_What the task asks_: Reproduce every one of the following entries line for line, with no changes, and omit the pictures.

_Data provided_:

+===+

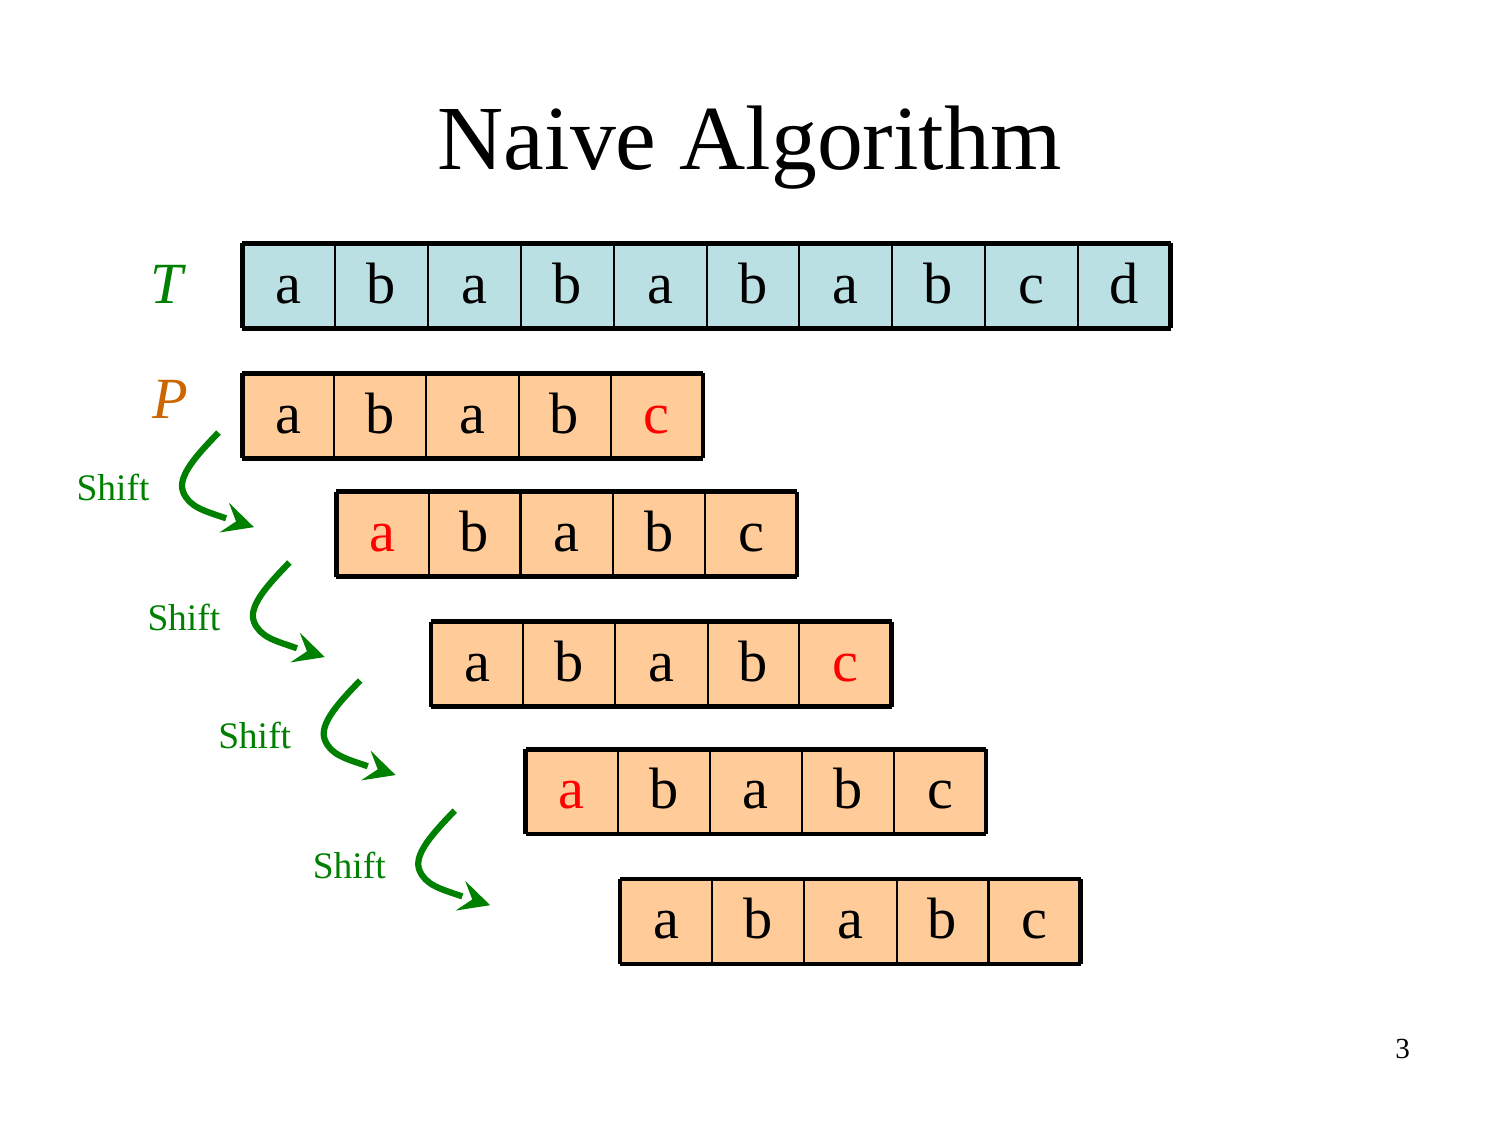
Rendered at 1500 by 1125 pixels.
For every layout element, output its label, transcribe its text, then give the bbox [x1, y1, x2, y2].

text_box T [135, 243, 199, 324]
text_box Shift [203, 707, 307, 765]
text_box a [433, 624, 522, 704]
text_box b [619, 752, 709, 832]
text_box c [895, 752, 984, 832]
text_box a [339, 494, 428, 574]
text_box b [336, 246, 427, 326]
text_box a [711, 752, 801, 832]
text_box c [612, 376, 701, 456]
text_box a [800, 246, 891, 326]
text_box Shift [132, 589, 236, 647]
text_box Shift [61, 459, 165, 517]
text_box a [805, 881, 896, 962]
text_box P [137, 359, 203, 440]
text_box b [708, 246, 798, 326]
text_box Shift [298, 837, 401, 895]
text_box a [427, 376, 518, 456]
text_box a [615, 246, 706, 326]
text_box b [803, 752, 893, 832]
text_box a [245, 246, 334, 326]
text_box a [622, 881, 711, 962]
text_box b [893, 246, 984, 326]
text_box d [1079, 246, 1168, 326]
text_box b [520, 376, 610, 456]
title Naive Algorithm [75, 45, 1426, 233]
text_box c [800, 624, 889, 704]
text_box c [706, 494, 795, 574]
text_box b [524, 624, 614, 704]
text_box b [335, 376, 425, 456]
text_box c [990, 881, 1078, 962]
text_box b [898, 881, 987, 962]
text_box a [528, 752, 617, 832]
text_box a [245, 376, 333, 456]
text_box b [713, 881, 803, 962]
text_box b [709, 624, 798, 704]
text_box b [522, 246, 613, 326]
text_box a [429, 246, 520, 326]
text_box a [522, 494, 612, 574]
text_box a [616, 624, 707, 704]
text_box b [614, 494, 704, 574]
text_box c [986, 246, 1077, 326]
text_box b [430, 494, 519, 574]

+===+

_Final answer_:
Rendered at 1500 by 1125 pixels.
For every layout element, output its label, transcribe its text, then give the bbox [x1, y1, x2, y2].

text_box T [135, 243, 199, 324]
text_box Shift [203, 707, 307, 765]
text_box a [433, 624, 522, 704]
text_box b [619, 752, 709, 832]
text_box c [895, 752, 984, 832]
text_box a [339, 494, 428, 574]
text_box b [336, 246, 427, 326]
text_box a [711, 752, 801, 832]
text_box c [612, 376, 701, 456]
text_box a [800, 246, 891, 326]
text_box Shift [132, 589, 236, 647]
text_box Shift [61, 459, 165, 517]
text_box a [805, 881, 896, 962]
text_box P [137, 359, 203, 440]
text_box b [708, 246, 798, 326]
text_box Shift [298, 837, 401, 895]
text_box a [427, 376, 518, 456]
text_box a [615, 246, 706, 326]
text_box b [803, 752, 893, 832]
text_box a [245, 246, 334, 326]
text_box a [622, 881, 711, 962]
text_box b [893, 246, 984, 326]
text_box d [1079, 246, 1168, 326]
text_box b [520, 376, 610, 456]
title Naive Algorithm [75, 45, 1426, 233]
text_box c [800, 624, 889, 704]
text_box c [706, 494, 795, 574]
text_box b [524, 624, 614, 704]
text_box b [335, 376, 425, 456]
text_box c [990, 881, 1078, 962]
text_box b [898, 881, 987, 962]
text_box a [528, 752, 617, 832]
text_box a [245, 376, 333, 456]
text_box b [713, 881, 803, 962]
text_box b [709, 624, 798, 704]
text_box b [522, 246, 613, 326]
text_box a [429, 246, 520, 326]
text_box a [522, 494, 612, 574]
text_box a [616, 624, 707, 704]
text_box b [614, 494, 704, 574]
text_box c [986, 246, 1077, 326]
text_box b [430, 494, 519, 574]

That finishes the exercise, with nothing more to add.